# smoking motor



## tw001_tw (Jul 24, 2008)

So, one of my steam engines started smoking (not by design). I'm guessing
I need a new motor? anyone have one they want to sell or anyone know of
how/which one/where I can buy a replacement? (new preferably).










Also, I'm guessing the engine does smoke - BY design.. correct? I can't think of any
other reason for the smoke stack to get electricity. So.. what do I need for this?









I know, so many noob questions  THANKS.


----------



## tw001_tw (Jul 24, 2008)

OK.. cancel my request for a replacement motor (for the time being). Some of you
who are familiar with the parts, help me understand this one.

The motor WAS smoking, and drawing an excessive amount of current compared
to my other trains. So, I took it a part, cleaned the contacts on the wheels,
tested the motor without a load (just fine), turned the gears manually - no
problems.... THEN I put the train back together, and it (so far) seems to be
working ok. I didn't fix anything.... that I know of... 

p.s... still wondering about my smoke stack

p.p.s
I retract my retraction... where DO you buy replacement motors and how can I tell what I need?
even though the train is still running good, for future reference, I'm still interested.


----------



## Southern (Nov 17, 2008)

tw001_tw said:


> OK.. cancel my request for a replacement motor (for the time being). Some of you
> who are familiar with the parts, help me understand this one.
> 
> The motor WAS smoking, and drawing an excessive amount of current compared
> ...



It might just need a good cleaning and lube, or a motor replacement.


----------



## T-Man (May 16, 2008)

It could be a simple short. What brand is it? I don't recognize it?


----------



## tw001_tw (Jul 24, 2008)

I don't know the brand... 
On the bottom it says:
RSO 
ATEST
Z-15157
(some stuff in what apparently is Yugoslavian)
Made in Yugoslavia

I didn't know that until you asked, and I looked on the bottom. I'm afraid
since its made there, spare parts might be a little difficult to find?

Is there a 'how to' on the web on how to rebuild a motor or rebuild/maintain
a locomotive?


----------



## T-Man (May 16, 2008)

I would guess AHM . Yugoslavia sounds familiar. I think I have switches made by the company in that country. Various suppliers sell motors it just a matter of finding one that fits. That was in the 80's. Don't know if AHM is still around.


----------



## shaygetz (Sep 23, 2007)

It looks to be a Mehano, the latest fallen flag in the AHM/Rivarossi/IHC saga...










Here's a good tech tip site>>> http://www.yardbirdtrains.com/MRmechn.htm


----------



## tw001_tw (Jul 24, 2008)

Task goal | Can you rewrite the smoking motor thread starting at "Is there a 'how" and ending after "is still around.", changing "switches" to "turnouts"?

Record extracts |
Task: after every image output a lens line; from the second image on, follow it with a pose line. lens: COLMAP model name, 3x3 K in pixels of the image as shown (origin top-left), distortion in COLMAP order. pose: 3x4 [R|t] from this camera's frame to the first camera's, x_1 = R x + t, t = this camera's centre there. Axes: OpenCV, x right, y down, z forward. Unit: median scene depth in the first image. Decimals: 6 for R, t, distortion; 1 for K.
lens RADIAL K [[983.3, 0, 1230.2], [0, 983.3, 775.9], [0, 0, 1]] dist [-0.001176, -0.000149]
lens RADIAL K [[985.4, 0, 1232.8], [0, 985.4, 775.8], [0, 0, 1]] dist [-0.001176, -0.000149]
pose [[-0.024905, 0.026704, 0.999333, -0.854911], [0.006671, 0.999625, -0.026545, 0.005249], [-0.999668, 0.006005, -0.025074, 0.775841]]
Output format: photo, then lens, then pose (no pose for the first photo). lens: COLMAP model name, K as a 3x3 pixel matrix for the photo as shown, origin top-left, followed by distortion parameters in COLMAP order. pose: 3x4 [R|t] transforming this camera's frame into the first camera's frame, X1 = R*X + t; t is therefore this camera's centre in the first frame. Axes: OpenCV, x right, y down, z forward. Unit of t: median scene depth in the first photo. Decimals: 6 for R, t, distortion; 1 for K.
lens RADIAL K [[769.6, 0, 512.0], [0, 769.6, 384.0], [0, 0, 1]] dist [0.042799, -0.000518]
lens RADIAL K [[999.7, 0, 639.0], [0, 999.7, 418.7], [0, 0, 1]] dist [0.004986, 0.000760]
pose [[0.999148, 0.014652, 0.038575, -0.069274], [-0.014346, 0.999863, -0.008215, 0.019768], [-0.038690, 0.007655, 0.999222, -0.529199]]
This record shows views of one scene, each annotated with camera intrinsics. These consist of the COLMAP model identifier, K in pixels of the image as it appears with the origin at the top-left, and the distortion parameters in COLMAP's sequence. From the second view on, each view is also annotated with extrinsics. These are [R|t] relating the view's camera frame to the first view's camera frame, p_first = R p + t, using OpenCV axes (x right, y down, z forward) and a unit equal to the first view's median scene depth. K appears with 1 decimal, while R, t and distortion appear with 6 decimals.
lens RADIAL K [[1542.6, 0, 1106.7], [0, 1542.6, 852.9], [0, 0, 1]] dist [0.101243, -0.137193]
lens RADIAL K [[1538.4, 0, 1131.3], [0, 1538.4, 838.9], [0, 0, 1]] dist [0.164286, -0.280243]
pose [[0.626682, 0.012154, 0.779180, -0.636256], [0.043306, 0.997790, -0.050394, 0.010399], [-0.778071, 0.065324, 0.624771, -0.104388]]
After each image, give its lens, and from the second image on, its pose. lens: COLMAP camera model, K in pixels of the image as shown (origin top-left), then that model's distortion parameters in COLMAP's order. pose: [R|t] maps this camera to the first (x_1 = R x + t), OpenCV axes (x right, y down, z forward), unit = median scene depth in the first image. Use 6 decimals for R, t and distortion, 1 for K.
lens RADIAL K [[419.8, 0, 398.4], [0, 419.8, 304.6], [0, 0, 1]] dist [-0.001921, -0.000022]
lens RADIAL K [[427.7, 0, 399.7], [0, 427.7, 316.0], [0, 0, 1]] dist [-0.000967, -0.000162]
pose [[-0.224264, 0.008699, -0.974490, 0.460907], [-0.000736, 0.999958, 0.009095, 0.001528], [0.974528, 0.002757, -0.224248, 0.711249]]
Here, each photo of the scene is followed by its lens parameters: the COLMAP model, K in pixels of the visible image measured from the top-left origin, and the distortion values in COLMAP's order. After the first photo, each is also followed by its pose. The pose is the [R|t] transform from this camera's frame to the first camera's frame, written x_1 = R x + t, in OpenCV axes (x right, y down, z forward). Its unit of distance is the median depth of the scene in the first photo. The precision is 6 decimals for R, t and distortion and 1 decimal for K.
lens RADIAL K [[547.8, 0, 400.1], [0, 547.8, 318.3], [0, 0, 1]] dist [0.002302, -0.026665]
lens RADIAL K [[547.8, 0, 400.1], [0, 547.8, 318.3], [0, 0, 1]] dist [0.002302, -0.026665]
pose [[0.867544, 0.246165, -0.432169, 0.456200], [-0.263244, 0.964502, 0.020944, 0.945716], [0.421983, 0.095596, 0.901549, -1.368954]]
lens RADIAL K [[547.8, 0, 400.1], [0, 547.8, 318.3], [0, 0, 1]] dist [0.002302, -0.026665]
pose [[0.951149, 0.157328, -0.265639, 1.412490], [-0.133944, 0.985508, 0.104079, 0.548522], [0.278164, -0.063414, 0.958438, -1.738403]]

Your response |
Is there a 'how to' on the web on how to rebuild a motor or rebuild/maintain
a locomotive?


----------



## T-Man (May 16, 2008)

I would guess AHM . Yugoslavia sounds familiar. I think I have turnouts made by the company in that country. Various suppliers sell motors it just a matter of finding one that fits. That was in the 80's. Don't know if AHM is still around.